Re: [RFC PATCH tip 4/5] use BPF in tracing filters

From: Alexei Starovoitov
Date: Thu Dec 05 2013 - 00:11:51 EST


On Wed, Dec 4, 2013 at 4:05 PM, Masami Hiramatsu
<masami.hiramatsu.pt@xxxxxxxxxxx> wrote:
> (2013/12/04 10:11), Steven Rostedt wrote:
>> On Wed, 04 Dec 2013 09:48:44 +0900
>> Masami Hiramatsu <masami.hiramatsu.pt@xxxxxxxxxxx> wrote:
>>
>>> fetch functions and actions. In that case, we can continue
>>> to use current interface but much faster to trace.
>>> Also, we can see what filter/arguments/actions are set
>>> on each event.
>>
>> There's also the problem that the current filters work with the results
>> of what is written to the buffer, not what is passed in by the trace
>> point, as that isn't even displayed to the user.
>
> Agreed, so I've said I doubt this implementation is a good
> shape to integrate.

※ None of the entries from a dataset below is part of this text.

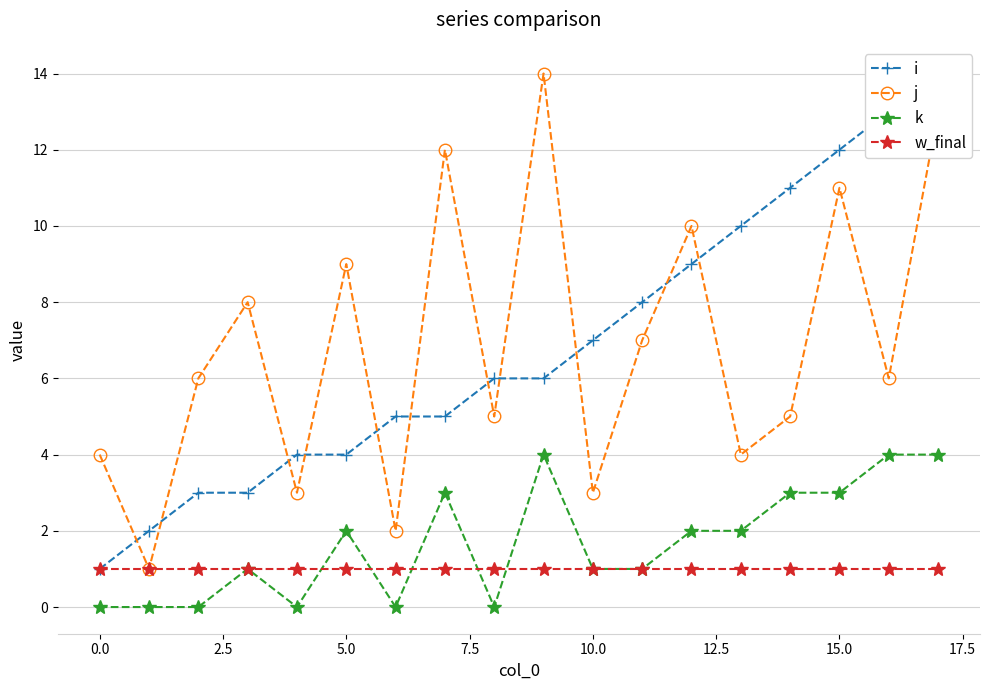

True or false: j has more than 1 points higher than both neighbors.

True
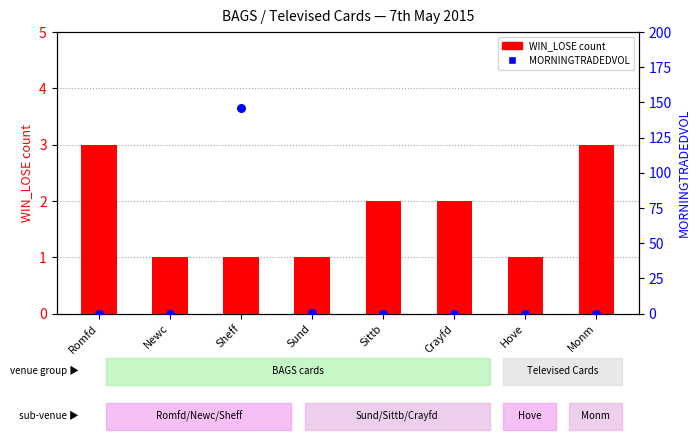

At which category is the sum across all series the highest?

Sheff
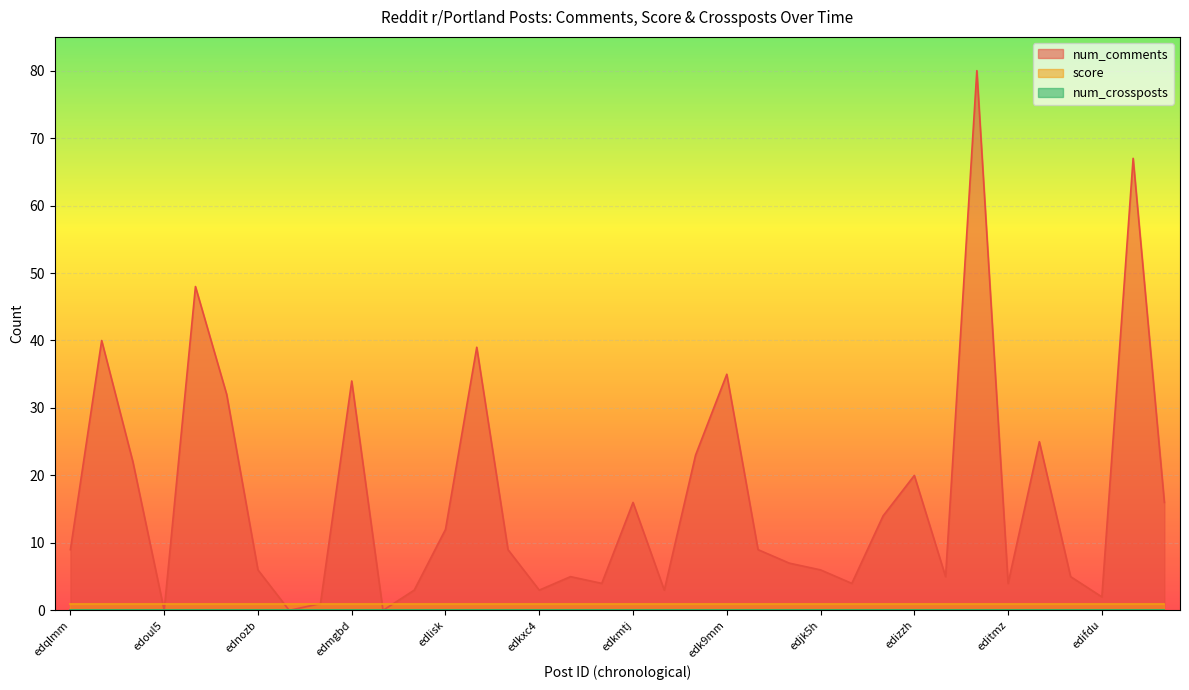

What are all the series names shown in the legend?

num_comments, score, num_crossposts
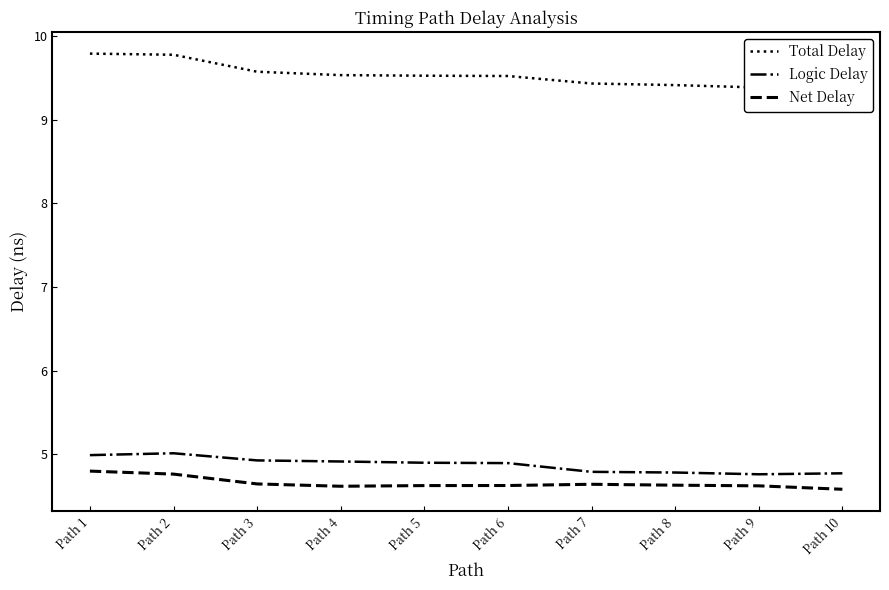

True or false: Total Delay and Net Delay intersect in this chart.

False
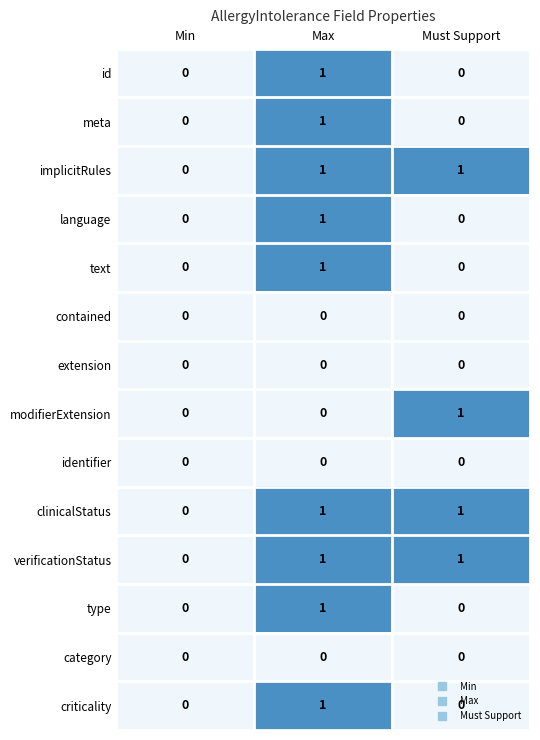

The category series shows 0 at Must Support. True or false?

True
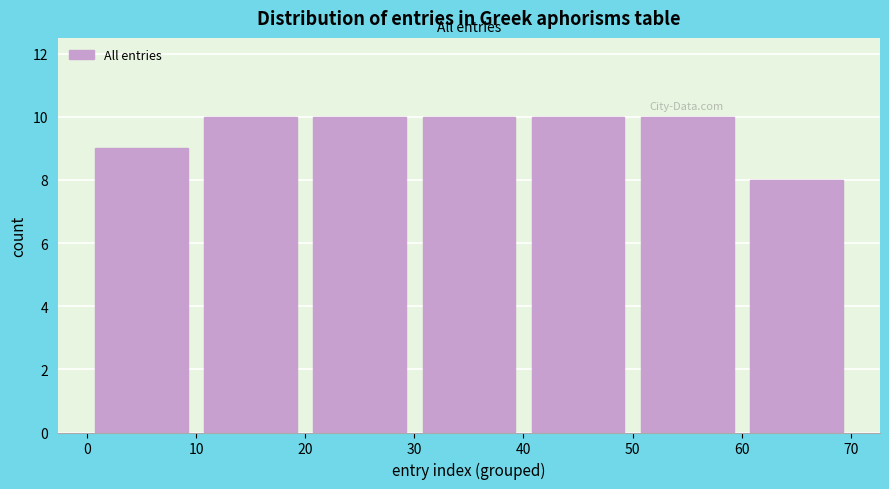

Reading left to right, transcribe this chart: for each bar, give the range it covers on the x-axis and its height. The values are not printed on the chart, so give them approximately, as read against the axis.

0 to 10: 9
10 to 20: 10
20 to 30: 10
30 to 40: 10
40 to 50: 10
50 to 60: 10
60 to 70: 8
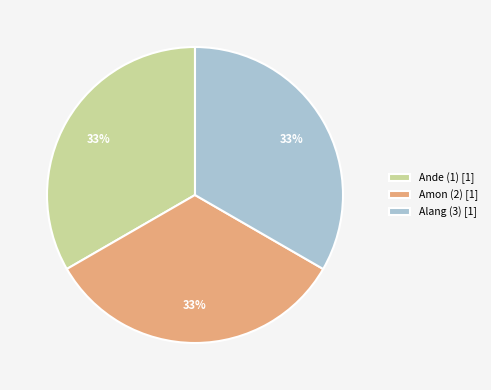

To the nearest percent, what is the average slice percentage?

33%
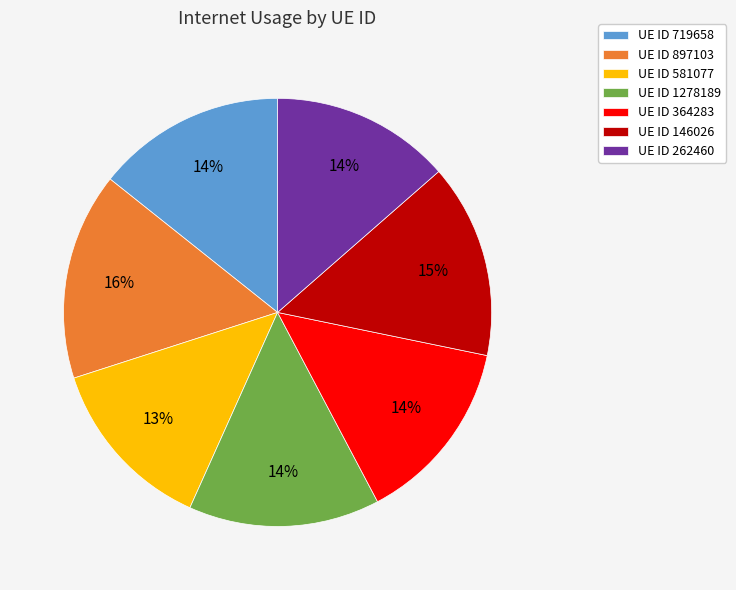

Which category has the biggest portion of the pie?

UE ID 897103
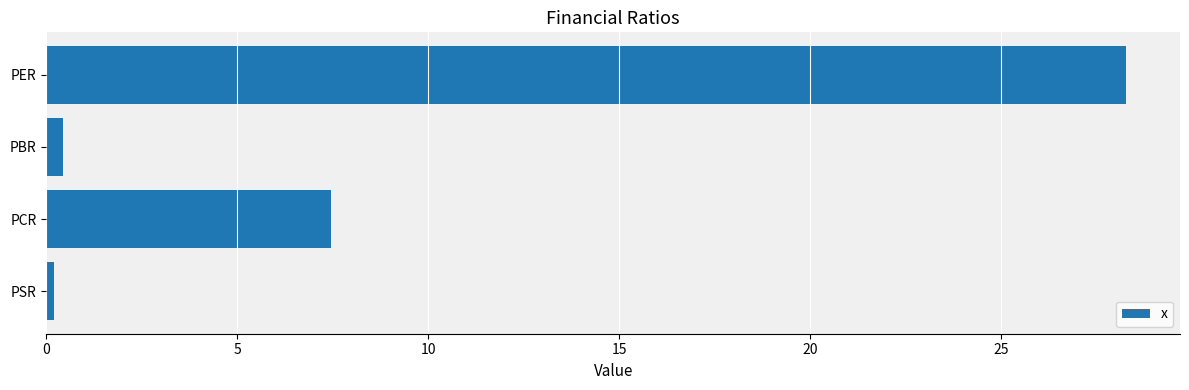

What is the ratio of the value at PER to the value at PCR?

3.8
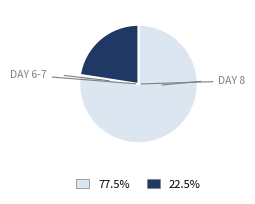

Is there a majority slice in this chart?

Yes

Ktap style is better, since it just gets
> parameters from perf buffer entry (using event format).

Are you saying always store all arguments into ring buffer and let
filter run on it?
It's slower, but it's cleaner, because of human readable? since ktap
arg1 matches first
argument of tracepoint is better than doing ctx->regs.di ? Sure.
si->arg1 is easy to fix.
With si->arg1 tweak the bpf will become architecture independent. It
will run through JIT on x86 and through interpreter everywhere else.
but for kprobes user have to specify 'var=cpu_register' during probe
creation… how is it better than doing the same in filter?
I'm open to suggestions on how to improve the usability.